Validation of breast cancer risk prediction models in an independent prospective data set is rare. We drew on prospective data from the Nurses’ Health Study and the California Teachers Study to validate the Rosner-Colditz breast cancer incidence model and compare it to the Gail model.1 (see report) The Rosner-Colditz model includes a range of established reproductive factors that are directly related to breast cancer risk, body mass index, and alcohol intake. 2 These are known causes of breast cancer. In particular, we include age at menopause and type of menopause (surgical or natural) – factors omitted from the Gail model. After aligning time periods for follow-up, we restricted populations to comparable age ranges (47 to 74), and followed them for incident invasive breast cancer (follow-up 1994 to 2008, Nurses’ Health Study [NHS]; and 1995 to 2009, California Teachers Study [CTS]). We identified 2026 cases during 540,617 person-years in NHS, and 1400 cases during 288,111 person-years in CTS.

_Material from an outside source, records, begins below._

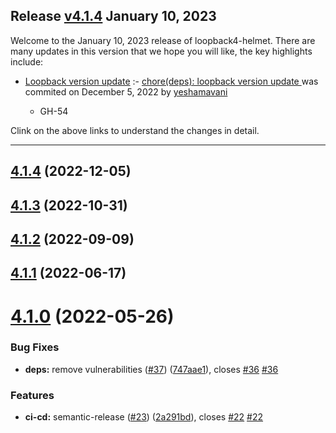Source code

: ## Release [v4.1.4](https://github.com/sourcefuse/loopback4-helmet/compare/v4.1.3..v4.1.4) January 10, 2023
Welcome to the January 10, 2023 release of loopback4-helmet. There are many updates in this version that we hope you will like, the key highlights include:

  - [Loopback version update](https://github.com/sourcefuse/loopback4-helmet/issues/54) :- [chore(deps): loopback version update ](https://github.com/sourcefuse/loopback4-helmet/commit/91f08d28677963ed1840b0de1e837707b5f41dfb) was commited on December 5, 2022 by [yeshamavani](mailto:83634146+yeshamavani@users.noreply.github.com)
    
      - GH-54
      
  
Clink on the above links to understand the changes in detail.
  ___

## [4.1.4](https://github.com/sourcefuse/loopback4-helmet/compare/v4.1.3...v4.1.4) (2022-12-05)

## [4.1.3](https://github.com/sourcefuse/loopback4-helmet/compare/v4.1.2...v4.1.3) (2022-10-31)

## [4.1.2](https://github.com/sourcefuse/loopback4-helmet/compare/v4.1.1...v4.1.2) (2022-09-09)

## [4.1.1](https://github.com/sourcefuse/loopback4-helmet/compare/v4.1.0...v4.1.1) (2022-06-17)

# [4.1.0](https://github.com/sourcefuse/loopback4-helmet/compare/v4.0.2...v4.1.0) (2022-05-26)


### Bug Fixes

* **deps:** remove vulnerabilities ([#37](https://github.com/sourcefuse/loopback4-helmet/issues/37)) ([747aae1](https://github.com/sourcefuse/loopback4-helmet/commit/747aae120e03bd26e373542fb69009bebb049583)), closes [#36](https://github.com/sourcefuse/loopback4-helmet/issues/36) [#36](https://github.com/sourcefuse/loopback4-helmet/issues/36)


### Features

* **ci-cd:** semantic-release ([#23](https://github.com/sourcefuse/loopback4-helmet/issues/23)) ([2a291bd](https://github.com/sourcefuse/loopback4-helmet/commit/2a291bdbc6e2cfec5e92ba04a262cf0b3580824e)), closes [#22](https://github.com/sourcefuse/loopback4-helmet/issues/22) [#22](https://github.com/sourcefuse/loopback4-helmet/issues/22)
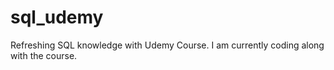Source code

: # sql_udemy
 
Refreshing SQL knowledge with Udemy Course.
I am currently coding along with the course.
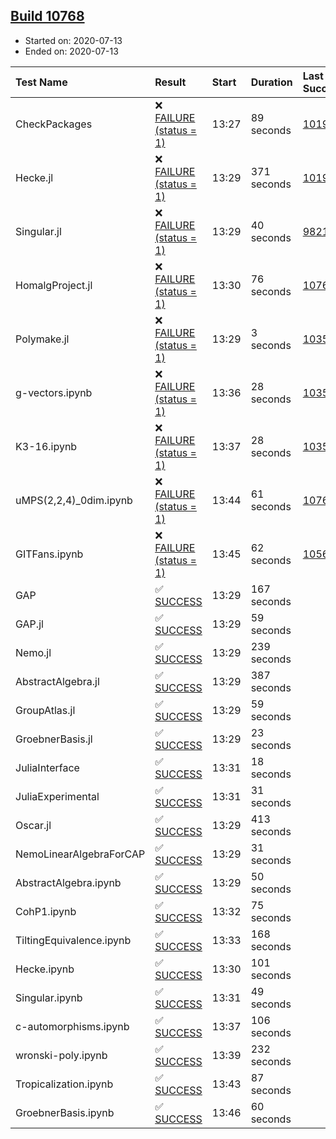 ## [Build 10768](https://oscarci.mathematik.uni-kl.de/job/oscar/10768/)

* Started on: 2020-07-13
* Ended on: 2020-07-13

| Test Name    | Result | Start | Duration | Last Success | First Failure |
|:-------------|:-------|:------|:---------|:-------------|:--------------|
| CheckPackages | ❌ [FAILURE (status = 1)](https://oscarci.mathematik.uni-kl.de/job/oscar/10768/artifact/logs/build-10768/CheckPackages.log) | 13:27 | 89 seconds | [10197](https://oscarci.mathematik.uni-kl.de/job/oscar/10197/) | [10198](https://oscarci.mathematik.uni-kl.de/job/oscar/10198/) |
| Hecke.jl | ❌ [FAILURE (status = 1)](https://oscarci.mathematik.uni-kl.de/job/oscar/10768/artifact/logs/build-10768/Hecke.jl.log) | 13:29 | 371 seconds | [10197](https://oscarci.mathematik.uni-kl.de/job/oscar/10197/) | [10198](https://oscarci.mathematik.uni-kl.de/job/oscar/10198/) |
| Singular.jl | ❌ [FAILURE (status = 1)](https://oscarci.mathematik.uni-kl.de/job/oscar/10768/artifact/logs/build-10768/Singular.jl.log) | 13:29 | 40 seconds | [9821](https://oscarci.mathematik.uni-kl.de/job/oscar/9821/) | [9822](https://oscarci.mathematik.uni-kl.de/job/oscar/9822/) |
| HomalgProject.jl | ❌ [FAILURE (status = 1)](https://oscarci.mathematik.uni-kl.de/job/oscar/10768/artifact/logs/build-10768/HomalgProject.jl.log) | 13:30 | 76 seconds | [10765](https://oscarci.mathematik.uni-kl.de/job/oscar/10765/) | [10766](https://oscarci.mathematik.uni-kl.de/job/oscar/10766/) |
| Polymake.jl | ❌ [FAILURE (status = 1)](https://oscarci.mathematik.uni-kl.de/job/oscar/10768/artifact/logs/build-10768/Polymake.jl.log) | 13:29 | 3 seconds | [10356](https://oscarci.mathematik.uni-kl.de/job/oscar/10356/) | [10357](https://oscarci.mathematik.uni-kl.de/job/oscar/10357/) |
| g-vectors.ipynb | ❌ [FAILURE (status = 1)](https://oscarci.mathematik.uni-kl.de/job/oscar/10768/artifact/logs/build-10768/g-vectors.ipynb.log) | 13:36 | 28 seconds | [10356](https://oscarci.mathematik.uni-kl.de/job/oscar/10356/) | [10357](https://oscarci.mathematik.uni-kl.de/job/oscar/10357/) |
| K3-16.ipynb | ❌ [FAILURE (status = 1)](https://oscarci.mathematik.uni-kl.de/job/oscar/10768/artifact/logs/build-10768/K3-16.ipynb.log) | 13:37 | 28 seconds | [10356](https://oscarci.mathematik.uni-kl.de/job/oscar/10356/) | [10357](https://oscarci.mathematik.uni-kl.de/job/oscar/10357/) |
| uMPS(2,2,4)_0dim.ipynb | ❌ [FAILURE (status = 1)](https://oscarci.mathematik.uni-kl.de/job/oscar/10768/artifact/logs/build-10768/uMPS-2-2-4-_0dim.ipynb.log) | 13:44 | 61 seconds | [10765](https://oscarci.mathematik.uni-kl.de/job/oscar/10765/) | [10766](https://oscarci.mathematik.uni-kl.de/job/oscar/10766/) |
| GITFans.ipynb | ❌ [FAILURE (status = 1)](https://oscarci.mathematik.uni-kl.de/job/oscar/10768/artifact/logs/build-10768/GITFans.ipynb.log) | 13:45 | 62 seconds | [10566](https://oscarci.mathematik.uni-kl.de/job/oscar/10566/) | [10567](https://oscarci.mathematik.uni-kl.de/job/oscar/10567/) |
| GAP | ✅ [SUCCESS](https://oscarci.mathematik.uni-kl.de/job/oscar/10768/artifact/logs/build-10768/GAP.log) | 13:29 | 167 seconds |  |  |
| GAP.jl | ✅ [SUCCESS](https://oscarci.mathematik.uni-kl.de/job/oscar/10768/artifact/logs/build-10768/GAP.jl.log) | 13:29 | 59 seconds |  |  |
| Nemo.jl | ✅ [SUCCESS](https://oscarci.mathematik.uni-kl.de/job/oscar/10768/artifact/logs/build-10768/Nemo.jl.log) | 13:29 | 239 seconds |  |  |
| AbstractAlgebra.jl | ✅ [SUCCESS](https://oscarci.mathematik.uni-kl.de/job/oscar/10768/artifact/logs/build-10768/AbstractAlgebra.jl.log) | 13:29 | 387 seconds |  |  |
| GroupAtlas.jl | ✅ [SUCCESS](https://oscarci.mathematik.uni-kl.de/job/oscar/10768/artifact/logs/build-10768/GroupAtlas.jl.log) | 13:29 | 59 seconds |  |  |
| GroebnerBasis.jl | ✅ [SUCCESS](https://oscarci.mathematik.uni-kl.de/job/oscar/10768/artifact/logs/build-10768/GroebnerBasis.jl.log) | 13:29 | 23 seconds |  |  |
| JuliaInterface | ✅ [SUCCESS](https://oscarci.mathematik.uni-kl.de/job/oscar/10768/artifact/logs/build-10768/JuliaInterface.log) | 13:31 | 18 seconds |  |  |
| JuliaExperimental | ✅ [SUCCESS](https://oscarci.mathematik.uni-kl.de/job/oscar/10768/artifact/logs/build-10768/JuliaExperimental.log) | 13:31 | 31 seconds |  |  |
| Oscar.jl | ✅ [SUCCESS](https://oscarci.mathematik.uni-kl.de/job/oscar/10768/artifact/logs/build-10768/Oscar.jl.log) | 13:29 | 413 seconds |  |  |
| NemoLinearAlgebraForCAP | ✅ [SUCCESS](https://oscarci.mathematik.uni-kl.de/job/oscar/10768/artifact/logs/build-10768/NemoLinearAlgebraForCAP.log) | 13:29 | 31 seconds |  |  |
| AbstractAlgebra.ipynb | ✅ [SUCCESS](https://oscarci.mathematik.uni-kl.de/job/oscar/10768/artifact/logs/build-10768/AbstractAlgebra.ipynb.log) | 13:29 | 50 seconds |  |  |
| CohP1.ipynb | ✅ [SUCCESS](https://oscarci.mathematik.uni-kl.de/job/oscar/10768/artifact/logs/build-10768/CohP1.ipynb.log) | 13:32 | 75 seconds |  |  |
| TiltingEquivalence.ipynb | ✅ [SUCCESS](https://oscarci.mathematik.uni-kl.de/job/oscar/10768/artifact/logs/build-10768/TiltingEquivalence.ipynb.log) | 13:33 | 168 seconds |  |  |
| Hecke.ipynb | ✅ [SUCCESS](https://oscarci.mathematik.uni-kl.de/job/oscar/10768/artifact/logs/build-10768/Hecke.ipynb.log) | 13:30 | 101 seconds |  |  |
| Singular.ipynb | ✅ [SUCCESS](https://oscarci.mathematik.uni-kl.de/job/oscar/10768/artifact/logs/build-10768/Singular.ipynb.log) | 13:31 | 49 seconds |  |  |
| c-automorphisms.ipynb | ✅ [SUCCESS](https://oscarci.mathematik.uni-kl.de/job/oscar/10768/artifact/logs/build-10768/c-automorphisms.ipynb.log) | 13:37 | 106 seconds |  |  |
| wronski-poly.ipynb | ✅ [SUCCESS](https://oscarci.mathematik.uni-kl.de/job/oscar/10768/artifact/logs/build-10768/wronski-poly.ipynb.log) | 13:39 | 232 seconds |  |  |
| Tropicalization.ipynb | ✅ [SUCCESS](https://oscarci.mathematik.uni-kl.de/job/oscar/10768/artifact/logs/build-10768/Tropicalization.ipynb.log) | 13:43 | 87 seconds |  |  |
| GroebnerBasis.ipynb | ✅ [SUCCESS](https://oscarci.mathematik.uni-kl.de/job/oscar/10768/artifact/logs/build-10768/GroebnerBasis.ipynb.log) | 13:46 | 60 seconds |  |  |
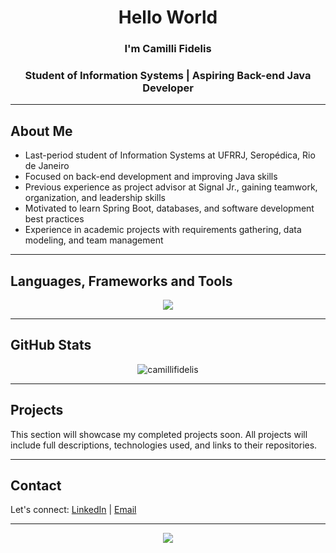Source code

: <h1 align="center">Hello World </h1>
<h3 align="center">I'm Camilli Fidelis </h3>
<h3 align="center">Student of Information Systems | Aspiring Back-end Java Developer</h3>

---

## About Me
- Last-period student of Information Systems at UFRRJ, Seropédica, Rio de Janeiro
- Focused on back-end development and improving Java skills
- Previous experience as project advisor at Signal Jr., gaining teamwork, organization, and leadership skills
- Motivated to learn Spring Boot, databases, and software development best practices
- Experience in academic projects with requirements gathering, data modeling, and team management

---

## Languages, Frameworks and Tools
<p align="center">
  <img src="https://skillicons.dev/icons?i=git,github,java,aws,docker,python,mysql" />
</p>

---

## GitHub Stats
<p align="center">
  <img src="https://github-readme-stats.vercel.app/api/top-langs?username=camillifidelis&show_icons=true&title_color=831843&text_color=050505&bg_color=fbcfe8&hide_border=true&locale=en&layout=compact" alt="camillifidelis" />
</p>

---

## Projects
This section will showcase my completed projects soon. All projects will include full descriptions, technologies used, and links to their repositories.

---

## Contact
Let's connect: [LinkedIn](https://www.linkedin.com/in/camilli-fidelis-40287b228/) | [Email](mailto:cfidelisg@gmail.com)

---

<p align="center">
  <img src="https://visitcount.itsvg.in/api?id=camillifidelis&label=Profile%20Views&color=10&icon=3&pretty=false" />
</p>
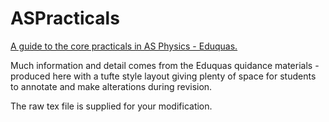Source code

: # ASPracticals
[A guide to the core practicals in AS Physics - Eduquas.](https://github.com/jrowing/ASPracticals/blob/master/AS%20practicals.pdf)

Much information and detail comes from the Eduquas quidance materials - produced here with a tufte style layout giving plenty of space for students to annotate and make alterations during revision.

The raw tex file is supplied for your modification.
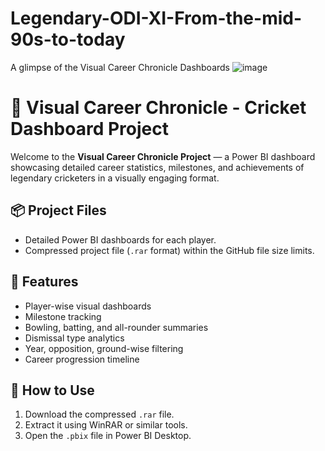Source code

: # Legendary-ODI-XI-From-the-mid-90s-to-today

A glimpse of the Visual Career Chronicle Dashboards
![image](https://github.com/user-attachments/assets/d661b71f-3b99-4c03-b4b2-db2faee5221f)

# 🏏 Visual Career Chronicle - Cricket Dashboard Project

Welcome to the **Visual Career Chronicle Project** — a Power BI dashboard showcasing detailed career statistics, milestones, and achievements of legendary cricketers in a visually engaging format.

## 📦 Project Files
- Detailed Power BI dashboards for each player.
- Compressed project file (`.rar` format) within the GitHub file size limits.

## 🚀 Features
- Player-wise visual dashboards
- Milestone tracking
- Bowling, batting, and all-rounder summaries
- Dismissal type analytics
- Year, opposition, ground-wise filtering
- Career progression timeline

## 🔧 How to Use
1. Download the compressed `.rar` file.
2. Extract it using WinRAR or similar tools.
3. Open the `.pbix` file in Power BI Desktop.
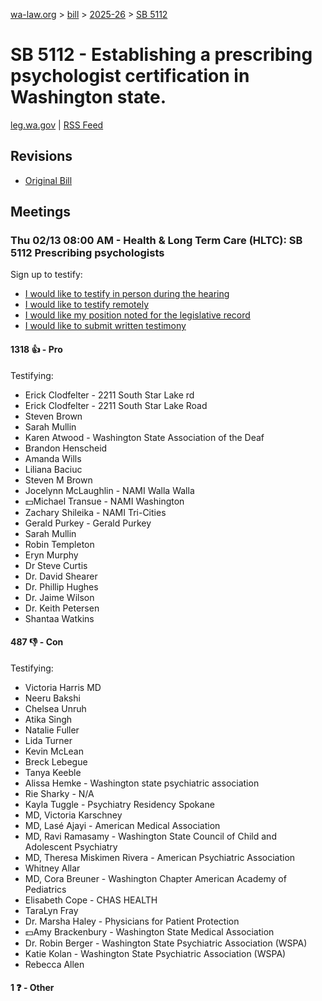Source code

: [wa-law.org](/) > [bill](/bill/) > [2025-26](/bill/2025-26/) > [SB 5112](/bill/2025-26/sb/5112/)

# SB 5112 - Establishing a prescribing psychologist certification in Washington state.
[leg.wa.gov](https://app.leg.wa.gov/billsummary?BillNumber=5112&Year=2025&Initiative=false) | [RSS Feed](./rss.xml)

## Revisions
* [Original Bill](1/)

## Meetings
### Thu 02/13 08:00 AM - Health & Long Term Care (HLTC): SB 5112 Prescribing psychologists
Sign up to testify:
* [I would like to testify in person during the hearing](https://app.leg.wa.gov/csi/Testifier/Add?chamber=House&mId=32790&aId=163571&caId=25690&tId=1)
* [I would like to testify remotely](https://app.leg.wa.gov/csi/Testifier/Add?chamber=House&mId=32790&aId=163571&caId=25690&tId=2)
* [I would like my position noted for the legislative record](https://app.leg.wa.gov/csi/Testifier/Add?chamber=House&mId=32790&aId=163571&caId=25690&tId=3)
* [I would like to submit written testimony](https://app.leg.wa.gov/csi/Testifier/Add?chamber=House&mId=32790&aId=163571&caId=25690&tId=4)

#### 1318 👍 - Pro
Testifying:
* Erick Clodfelter - 2211 South Star Lake rd
* Erick Clodfelter - 2211 South Star Lake Road
* Steven Brown
* Sarah Mullin
* Karen Atwood - Washington State Association of the Deaf
* Brandon Henscheid
* Amanda Wills
* Liliana Baciuc
* Steven M Brown
* Jocelynn McLaughlin - NAMI Walla Walla
* 💵Michael Transue - NAMI Washington
* Zachary Shileika - NAMI Tri-Cities
* Gerald Purkey - Gerald Purkey
* Sarah Mullin
* Robin Templeton
* Eryn Murphy
* Dr Steve Curtis
* Dr. David Shearer
* Dr. Phillip Hughes
* Dr. Jaime Wilson
* Dr. Keith Petersen
* Shantaa Watkins

#### 487 👎 - Con
Testifying:
* Victoria Harris MD
* Neeru Bakshi
* Chelsea Unruh
* Atika Singh
* Natalie Fuller
* Lida Turner
* Kevin McLean
* Breck Lebegue
* Tanya Keeble
* Alissa Hemke - Washington state psychiatric association
* Rie Sharky - N/A
* Kayla Tuggle - Psychiatry Residency Spokane
* MD, Victoria Karschney
* MD, Lasé Ajayi - American Medical Association
* MD, Ravi Ramasamy - Washington State Council of Child and Adolescent Psychiatry
* MD, Theresa Miskimen Rivera - American Psychiatric Association
* Whitney Allar
* MD, Cora Breuner - Washington Chapter American Academy of Pediatrics
* Elisabeth Cope - CHAS HEALTH
* TaraLyn Fray
* Dr. Marsha Haley - Physicians for Patient Protection
* 💵Amy Brackenbury - Washington State Medical Association
* Dr. Robin Berger - Washington State Psychiatric Association (WSPA)
* Katie Kolan - Washington State Psychiatric Association (WSPA)
* Rebecca Allen

#### 1 ❓ - Other
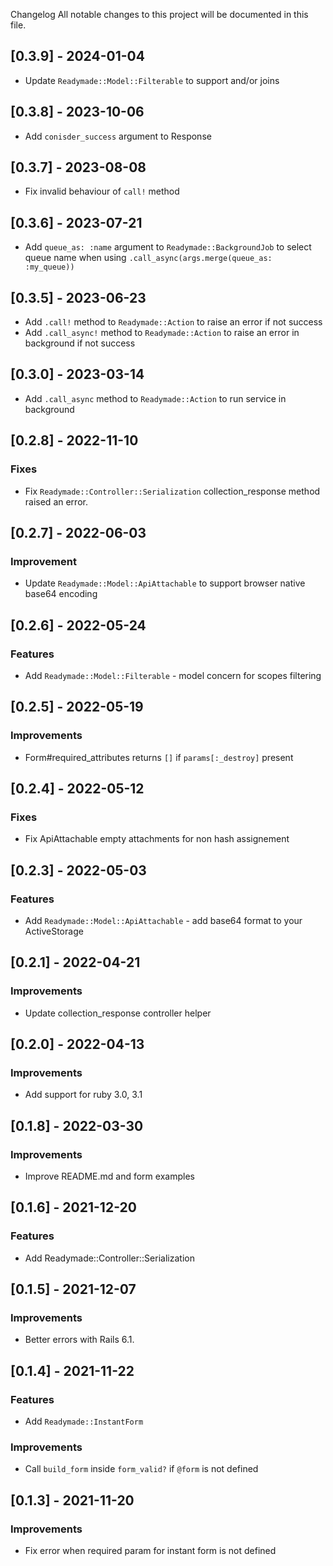 Changelog
All notable changes to this project will be documented in this file.

## [0.3.9] - 2024-01-04

* Update `Readymade::Model::Filterable` to support and/or joins

## [0.3.8] - 2023-10-06

* Add `conisder_success` argument to Response

## [0.3.7] - 2023-08-08

* Fix invalid behaviour of `call!` method

## [0.3.6] - 2023-07-21

* Add `queue_as: :name` argument to `Readymade::BackgroundJob` to select queue name when using `.call_async(args.merge(queue_as: :my_queue))`

## [0.3.5] - 2023-06-23

* Add `.call!` method to `Readymade::Action` to raise an error if not success
* Add `.call_async!` method to `Readymade::Action` to raise an error in background if not success

## [0.3.0] - 2023-03-14

* Add `.call_async` method to `Readymade::Action` to run service in background

## [0.2.8] - 2022-11-10

### Fixes

* Fix `Readymade::Controller::Serialization` collection_response method raised an error.

## [0.2.7] - 2022-06-03

### Improvement

* Update `Readymade::Model::ApiAttachable` to support browser native base64 encoding

## [0.2.6] - 2022-05-24

### Features

* Add `Readymade::Model::Filterable` - model concern for scopes filtering

## [0.2.5] - 2022-05-19

### Improvements

* Form#required_attributes returns `[]` if `params[:_destroy]` present

## [0.2.4] - 2022-05-12

### Fixes

* Fix ApiAttachable empty attachments for non hash assignement

## [0.2.3] - 2022-05-03

### Features

* Add `Readymade::Model::ApiAttachable` - add base64 format to your ActiveStorage

## [0.2.1] - 2022-04-21

### Improvements

* Update collection_response controller helper

## [0.2.0] - 2022-04-13

### Improvements

* Add support for ruby 3.0, 3.1

## [0.1.8] - 2022-03-30

### Improvements

* Improve README.md and form examples

## [0.1.6] - 2021-12-20

### Features

* Add Readymade::Controller::Serialization

## [0.1.5] - 2021-12-07

### Improvements

* Better errors with Rails 6.1.

## [0.1.4] - 2021-11-22

### Features

* Add `Readymade::InstantForm`

### Improvements

* Call `build_form` inside `form_valid?` if `@form` is not defined

## [0.1.3] - 2021-11-20

### Improvements

* Fix error when required param for instant form is not defined
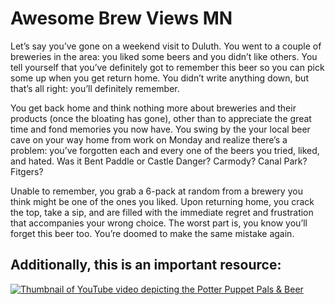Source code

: # Awesome Brew Views MN

Let’s say you’ve gone on a weekend visit to Duluth. You went to a couple of breweries in the area: you liked some beers and you didn’t like others. You tell yourself that you’ve definitely got to remember this beer so you can pick some up when you get return home. You didn’t write anything down, but that’s all right: you’ll definitely remember.

You get back home and think nothing more about breweries and their products (once the bloating has gone), other than to appreciate the great time and fond memories you now have. You swing by the your local beer cave on your way home from work on Monday and realize there’s a problem: you’ve forgotten each and every one of the beers you tried, liked, and hated. Was it Bent Paddle or Castle Danger? Carmody? Canal Park? Fitgers?

Unable to remember, you grab a 6-pack at random from a brewery you think might be one of the ones you liked. Upon returning home, you crack the top, take a sip, and are filled with the immediate regret and frustration that accompanies your wrong choice. The worst part is, you know you’ll forget this beer too. You’re doomed to make the same mistake again.


## Additionally, this is an important resource:

[![Thumbnail of YouTube video depicting the Potter Puppet Pals & Beer](https://img.youtube.com/vi/6uGpeEKCURY/3.jpg)](https://www.youtube.com/watch?v=6uGpeEKCURY)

To reflect application of a breast risk prediction model in clinical practice such as mammography screening services or primary care, we fit the Rosner–Colditz log incidence model and the Gail model using baseline data. We imputed future use of hormones based on type and prior duration of use and other covariates at the baseline. We assessed performance using area under the curve (AUC) and calibration methods. Participants in the CTS had fewer children, were leaner, consumed more alcohol, and were more frequent users of postmenopausal hormones. Incidence rate ratios for breast cancer showed significantly higher breast cancer in the CTS (IRR= 1.32, 95% CI 1.24 to 1.42). Parameters for the log-incidence model summarizing the relation for reproductive variables, history of benign breast disease, menopause and use of hormone therapy as well as alcohol, obesity, and family history, were comparable across the two cohorts. In the NHS the AUC was 0.60 (se 0.006) and applying the model to the CTS the performance in the independent data set (validation) was 0.586 (se 0.008). The Gail model gave values of 0.547 (se 0.008), a statistically significant 4% lower. For women 47 to 69, more typical of those for whom risk estimation would be indicated clinically, the AUC values for the log incidence model are 0.608 in NHS and 0.609 in CTS; and for Gail are 0.569 and 0.572. In both cohorts, performance of both models dropped off in older women 70 to 87.
We also assessed calibration – a measure of how well the model predicts incidence for a population. Calibration showed good estimation against SEER (used as a measure of US national incidence rates for breast cancer) with a non-significant 4% underestimate of overall breast cancer incidence when applying the model in the CTS population.
In sum, the Rosner-Colditz model performs consistently well when applied in an independent data set. Performance is stronger predicting incidence among women 47 to 69 and over a 5-year time interval. AUC values exceed those for Gail by 3 to 5% based on AUC when both are applied to the independent validation data set. Models may be further improved with addition of breast density or other markers of risk beyond the current model. Research in collaboration with the Breast Health Center is currently pursing these improvement.
1. Rosner, B.A. et al. Validation of Rosner-Colditz breast cancer incidence model using an independent data set, the California Teachers Study. Breast Cancer Res Treat (2013).
2. Colditz, G. & Rosner, B. Cumulative risk of breast cancer to age 70 years according to risk factor status: data from the Nurses’ Health Study. Am J Epidemiol 152, 950-64. (2000).